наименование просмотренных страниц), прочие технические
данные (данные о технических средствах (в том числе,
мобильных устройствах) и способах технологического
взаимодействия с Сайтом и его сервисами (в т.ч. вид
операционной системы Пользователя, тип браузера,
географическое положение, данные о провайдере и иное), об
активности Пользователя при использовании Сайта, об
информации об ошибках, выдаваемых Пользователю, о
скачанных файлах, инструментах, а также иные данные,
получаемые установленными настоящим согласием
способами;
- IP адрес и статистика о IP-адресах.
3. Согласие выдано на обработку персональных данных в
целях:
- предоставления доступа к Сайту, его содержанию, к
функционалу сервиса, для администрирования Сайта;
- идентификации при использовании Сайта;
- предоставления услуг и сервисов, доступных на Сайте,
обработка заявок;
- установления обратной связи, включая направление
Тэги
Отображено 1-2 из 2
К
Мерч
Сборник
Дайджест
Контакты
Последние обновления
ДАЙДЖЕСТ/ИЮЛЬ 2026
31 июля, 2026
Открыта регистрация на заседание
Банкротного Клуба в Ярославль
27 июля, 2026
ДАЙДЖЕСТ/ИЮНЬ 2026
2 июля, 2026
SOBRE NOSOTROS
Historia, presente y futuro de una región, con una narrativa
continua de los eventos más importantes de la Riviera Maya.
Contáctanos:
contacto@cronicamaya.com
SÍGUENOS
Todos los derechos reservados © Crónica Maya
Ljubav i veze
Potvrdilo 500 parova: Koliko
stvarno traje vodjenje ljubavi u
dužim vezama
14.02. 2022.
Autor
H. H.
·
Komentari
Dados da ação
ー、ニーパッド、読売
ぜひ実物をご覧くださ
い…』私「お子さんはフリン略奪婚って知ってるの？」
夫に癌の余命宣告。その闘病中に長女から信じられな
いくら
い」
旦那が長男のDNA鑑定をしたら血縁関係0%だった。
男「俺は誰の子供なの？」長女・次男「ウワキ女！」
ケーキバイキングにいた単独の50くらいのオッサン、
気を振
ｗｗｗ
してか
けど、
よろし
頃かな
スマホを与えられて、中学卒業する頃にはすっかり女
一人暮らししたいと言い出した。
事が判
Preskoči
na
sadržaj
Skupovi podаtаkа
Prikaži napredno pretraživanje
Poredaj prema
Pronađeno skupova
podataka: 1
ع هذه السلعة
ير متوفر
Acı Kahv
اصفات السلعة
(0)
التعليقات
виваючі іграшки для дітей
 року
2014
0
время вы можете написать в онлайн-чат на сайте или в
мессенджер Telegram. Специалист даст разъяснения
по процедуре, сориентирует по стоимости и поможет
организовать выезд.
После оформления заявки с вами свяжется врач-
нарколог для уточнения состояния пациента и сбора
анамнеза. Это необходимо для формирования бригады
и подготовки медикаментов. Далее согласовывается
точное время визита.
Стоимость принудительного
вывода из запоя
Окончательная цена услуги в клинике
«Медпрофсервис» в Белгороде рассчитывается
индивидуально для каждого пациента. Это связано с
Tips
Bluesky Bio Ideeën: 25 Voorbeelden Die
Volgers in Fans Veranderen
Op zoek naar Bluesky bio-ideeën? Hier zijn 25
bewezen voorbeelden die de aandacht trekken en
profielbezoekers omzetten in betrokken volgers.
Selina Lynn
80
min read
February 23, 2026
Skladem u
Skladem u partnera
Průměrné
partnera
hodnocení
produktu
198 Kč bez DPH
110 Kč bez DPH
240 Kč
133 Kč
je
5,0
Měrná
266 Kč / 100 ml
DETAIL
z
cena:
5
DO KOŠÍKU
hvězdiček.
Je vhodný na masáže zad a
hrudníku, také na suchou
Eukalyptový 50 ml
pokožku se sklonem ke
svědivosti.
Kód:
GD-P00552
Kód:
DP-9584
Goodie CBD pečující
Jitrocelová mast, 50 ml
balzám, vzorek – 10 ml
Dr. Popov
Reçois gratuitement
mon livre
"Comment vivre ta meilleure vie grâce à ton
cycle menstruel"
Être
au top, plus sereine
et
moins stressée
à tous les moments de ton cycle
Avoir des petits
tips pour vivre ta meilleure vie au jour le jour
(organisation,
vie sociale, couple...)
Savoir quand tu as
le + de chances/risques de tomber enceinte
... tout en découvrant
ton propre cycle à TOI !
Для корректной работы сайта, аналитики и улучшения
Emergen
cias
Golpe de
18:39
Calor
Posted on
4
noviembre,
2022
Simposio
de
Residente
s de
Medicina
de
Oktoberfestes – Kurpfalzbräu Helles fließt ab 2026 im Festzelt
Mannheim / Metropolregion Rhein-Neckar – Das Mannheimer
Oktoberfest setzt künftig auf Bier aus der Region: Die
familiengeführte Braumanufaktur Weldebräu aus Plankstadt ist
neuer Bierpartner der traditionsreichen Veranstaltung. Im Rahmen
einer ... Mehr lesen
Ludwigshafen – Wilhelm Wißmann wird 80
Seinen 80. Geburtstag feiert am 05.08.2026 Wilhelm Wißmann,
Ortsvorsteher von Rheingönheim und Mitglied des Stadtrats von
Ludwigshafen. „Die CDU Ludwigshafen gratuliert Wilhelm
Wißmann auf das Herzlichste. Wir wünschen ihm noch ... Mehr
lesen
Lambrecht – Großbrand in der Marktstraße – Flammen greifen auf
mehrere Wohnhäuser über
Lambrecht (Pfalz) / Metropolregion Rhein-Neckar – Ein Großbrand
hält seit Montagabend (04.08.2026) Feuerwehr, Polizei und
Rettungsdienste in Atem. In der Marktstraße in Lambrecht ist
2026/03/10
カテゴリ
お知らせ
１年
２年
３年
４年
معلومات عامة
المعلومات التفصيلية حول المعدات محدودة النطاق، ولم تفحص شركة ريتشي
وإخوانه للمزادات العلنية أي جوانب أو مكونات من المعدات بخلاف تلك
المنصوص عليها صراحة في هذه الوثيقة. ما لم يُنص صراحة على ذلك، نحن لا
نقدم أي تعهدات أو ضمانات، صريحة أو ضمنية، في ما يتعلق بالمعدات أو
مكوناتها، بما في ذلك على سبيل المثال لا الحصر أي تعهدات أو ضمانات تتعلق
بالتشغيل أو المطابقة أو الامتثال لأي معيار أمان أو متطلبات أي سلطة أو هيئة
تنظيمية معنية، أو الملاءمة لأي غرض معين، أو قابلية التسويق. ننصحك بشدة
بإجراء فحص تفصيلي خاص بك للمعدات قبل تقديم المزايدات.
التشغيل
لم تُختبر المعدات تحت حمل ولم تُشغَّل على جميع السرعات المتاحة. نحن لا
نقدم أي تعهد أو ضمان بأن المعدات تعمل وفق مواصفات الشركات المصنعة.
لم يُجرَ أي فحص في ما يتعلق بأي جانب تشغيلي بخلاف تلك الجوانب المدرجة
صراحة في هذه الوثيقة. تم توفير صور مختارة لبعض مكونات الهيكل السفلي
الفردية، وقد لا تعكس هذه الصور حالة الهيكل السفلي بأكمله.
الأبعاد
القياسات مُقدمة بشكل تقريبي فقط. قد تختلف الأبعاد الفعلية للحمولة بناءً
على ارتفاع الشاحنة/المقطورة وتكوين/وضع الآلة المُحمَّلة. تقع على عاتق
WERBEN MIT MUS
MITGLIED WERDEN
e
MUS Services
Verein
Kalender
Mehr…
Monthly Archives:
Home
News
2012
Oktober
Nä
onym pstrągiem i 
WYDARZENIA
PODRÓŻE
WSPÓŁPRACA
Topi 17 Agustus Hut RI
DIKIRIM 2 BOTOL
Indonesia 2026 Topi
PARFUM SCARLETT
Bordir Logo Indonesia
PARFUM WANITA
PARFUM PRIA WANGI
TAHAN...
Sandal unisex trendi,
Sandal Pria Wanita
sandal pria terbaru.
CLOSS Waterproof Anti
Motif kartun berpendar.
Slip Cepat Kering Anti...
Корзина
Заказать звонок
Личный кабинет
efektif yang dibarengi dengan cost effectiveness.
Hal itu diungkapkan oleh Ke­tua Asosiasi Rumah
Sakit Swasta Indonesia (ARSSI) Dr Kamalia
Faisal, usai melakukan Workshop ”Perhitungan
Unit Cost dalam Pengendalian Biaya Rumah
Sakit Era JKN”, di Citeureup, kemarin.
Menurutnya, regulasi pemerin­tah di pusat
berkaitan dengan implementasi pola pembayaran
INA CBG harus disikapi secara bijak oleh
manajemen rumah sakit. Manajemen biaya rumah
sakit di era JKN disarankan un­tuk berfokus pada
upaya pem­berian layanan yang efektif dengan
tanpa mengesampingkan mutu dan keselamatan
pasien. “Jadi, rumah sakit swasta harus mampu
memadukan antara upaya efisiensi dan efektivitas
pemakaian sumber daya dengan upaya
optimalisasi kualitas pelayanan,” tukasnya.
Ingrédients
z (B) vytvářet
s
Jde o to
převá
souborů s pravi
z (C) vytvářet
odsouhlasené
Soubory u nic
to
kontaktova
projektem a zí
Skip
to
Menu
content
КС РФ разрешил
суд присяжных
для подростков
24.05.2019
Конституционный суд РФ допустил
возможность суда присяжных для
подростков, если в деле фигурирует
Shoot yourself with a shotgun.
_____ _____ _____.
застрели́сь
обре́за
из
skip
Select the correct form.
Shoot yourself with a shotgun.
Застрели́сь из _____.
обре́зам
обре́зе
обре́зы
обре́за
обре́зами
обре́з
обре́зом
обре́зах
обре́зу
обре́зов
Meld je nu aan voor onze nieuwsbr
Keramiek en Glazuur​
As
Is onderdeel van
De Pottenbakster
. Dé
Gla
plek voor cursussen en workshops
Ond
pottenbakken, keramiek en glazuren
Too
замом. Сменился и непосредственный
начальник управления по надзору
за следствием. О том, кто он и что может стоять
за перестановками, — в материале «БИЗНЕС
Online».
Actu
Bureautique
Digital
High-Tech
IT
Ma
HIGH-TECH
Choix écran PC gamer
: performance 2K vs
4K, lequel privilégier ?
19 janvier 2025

• _WORK INSTRUCTIONS_: Copy task for the entries above: every line with the string "время".

• _OUTPUT_:
время вы можете написать в онлайн-чат на сайте или в
точное время визита.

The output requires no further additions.